• [Document extract]
^^^^^^^^
# Pups in the cold



## BassBlaster (Jun 8, 2006)

I have been throwing around the idea of getting a couple Beagle pups. I am very interested in field trials. I have never done this before but think it is something I would really enjoy. My question is do you all think I should wait until spring to get some pups? I just feel really bad about leaving young pups outside in the winter. I realize there are numbers of ways you can keep them warm but I still feel bad for some reason. Does anyone else feel like this? Does anyone keep there hunting dogs inside. I have always heard that if you make them a house pet then they won't be good hunters. Please post any thoughts. Also if someone could give me some breeders names that would be appreciated. I am only interested in registered pups as I want to do the field trials. I would prefer them come from a pedigree of good field trial dogs.


----------



## dakotaman (Oct 19, 2005)

Well I can't speak for beagles, but I have a lab that I use heavily for upland birds and she's a house dog and pretty spoiled. I can say being a house dog has in NO way affected her drive, skill, or desire to hunt. She know's when it's time to work and lives for it. She's crate trained, and stay's there when we're not in the house and when we are here, she has the run of the house. If outdoor life is what you decide for your dog there are plenty of kennel designs with runs or simple dog houses will work as well. Just make sure it's elevated, insulated with bedding, out of the wind, and enough room for them to stand up and turn around. There are plenty of web sites to do some research for something to suit your needs.


----------



## lastv8 (Oct 11, 2004)

my GSP stays in the house and sleeps in bed with my son. I can say she does a better job finding them, than I do shooting them.


----------



## BassBlaster (Jun 8, 2006)
^^^^^^^^
• [Work task 1] Convert the records into a JSON list of strings with one string per line, covering everything from the line containing "Commence ici" down to the end of the records. Leave out blank lines and the pictures.
^^^^^^^^
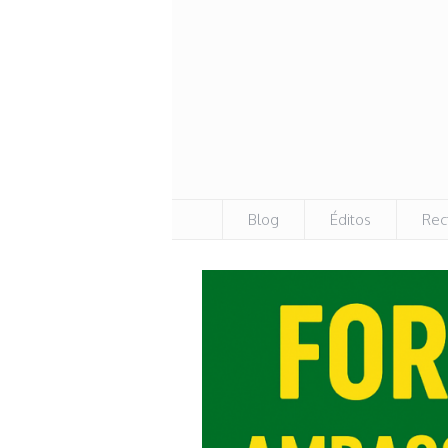
Blog
Éditos
Rec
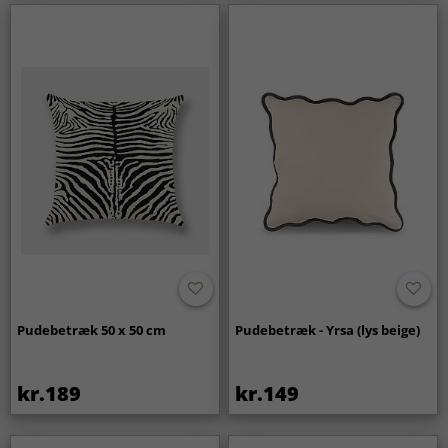
Pudebetræk 50 x 50 cm
Pudebetræk - Yrsa (lys beige)
kr.189
kr.149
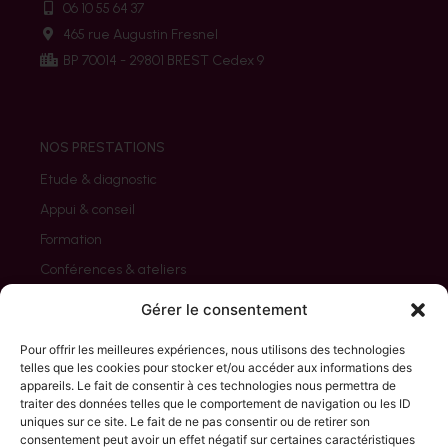
06 10 55 64 37
465 rue Augustin Fresnel
BP 70014 - 29801 BREST Cedex 9
NOS PRESTATIONS
Etude & diagnostic
Appui & conseil
Formation
Conférences & ateliers
Evaluation
Gérer le consentement
Pour offrir les meilleures expériences, nous utilisons des technologies
telles que les cookies pour stocker et/ou accéder aux informations des
appareils. Le fait de consentir à ces technologies nous permettra de
NOS CLIENTS
traiter des données telles que le comportement de navigation ou les ID
uniques sur ce site. Le fait de ne pas consentir ou de retirer son
Associations
consentement peut avoir un effet négatif sur certaines caractéristiques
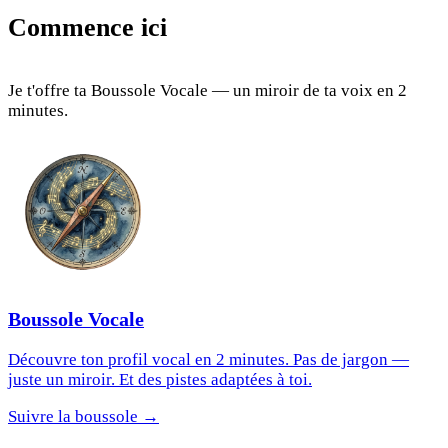
Commence ici
Je t'offre ta Boussole Vocale — un miroir de ta voix en 2
minutes.
Boussole Vocale
Découvre ton profil vocal en 2 minutes. Pas de jargon —
juste un miroir. Et des pistes adaptées à toi.
Suivre la boussole →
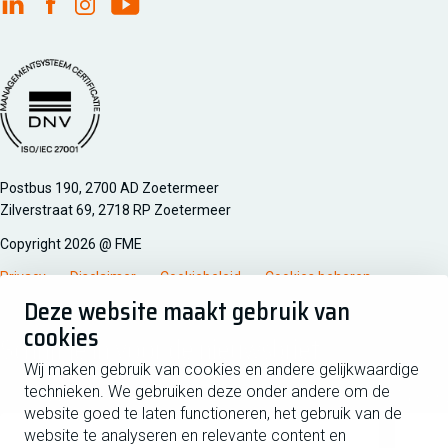
FME Linkedin
FME Facebook
FME Instagram
FME Youtube
Managementsyteem certificatie DNV iso/iec 27001
Postbus 190, 2700 AD Zoetermeer
Zilverstraat 69, 2718 RP Zoetermeer
Copyright 2026 @ FME
Privacy
Disclaimer
Cookiebeleid
Cookies beheren
Deze website maakt gebruik van
cookies
Schrijf je in voor de nieuwsbrief
Wij maken gebruik van cookies en andere gelijkwaardige
technieken. We gebruiken deze onder andere om de
Voornaam
Tussen
website goed te laten functioneren, het gebruik van de
website te analyseren en relevante content en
^^^^^^^^
• [Work task 2] In the forum thread about pups in the cold, why does the original poster want only registered Beagle pups?

• [Exercise result 1]
[
  "Commence ici",
  "Je t'offre ta Boussole Vocale — un miroir de ta voix en 2",
  "minutes.",
  "Boussole Vocale",
  "Découvre ton profil vocal en 2 minutes. Pas de jargon —",
  "juste un miroir. Et des pistes adaptées à toi.",
  "Suivre la boussole →",
  "FME Linkedin",
  "FME Facebook",
  "FME Instagram",
  "FME Youtube",
  "Managementsyteem certificatie DNV iso/iec 27001",
  "Postbus 190, 2700 AD Zoetermeer",
  "Zilverstraat 69, 2718 RP Zoetermeer",
  "Copyright 2026 @ FME",
  "Privacy",
  "Disclaimer",
  "Cookiebeleid",
  "Cookies beheren",
  "Deze website maakt gebruik van",
  "cookies",
  "Schrijf je in voor de nieuwsbrief",
  "Wij maken gebruik van cookies en andere gelijkwaardige",
  "technieken. We gebruiken deze onder andere om de",
  "Voornaam",
  "Tussen",
  "website goed te laten functioneren, het gebruik van de",
  "website te analyseren en relevante content en"
]

• [Exercise result 2] He wants only registered pups because he plans to do field trials. He would also prefer that they come from a pedigree of good field trial dogs.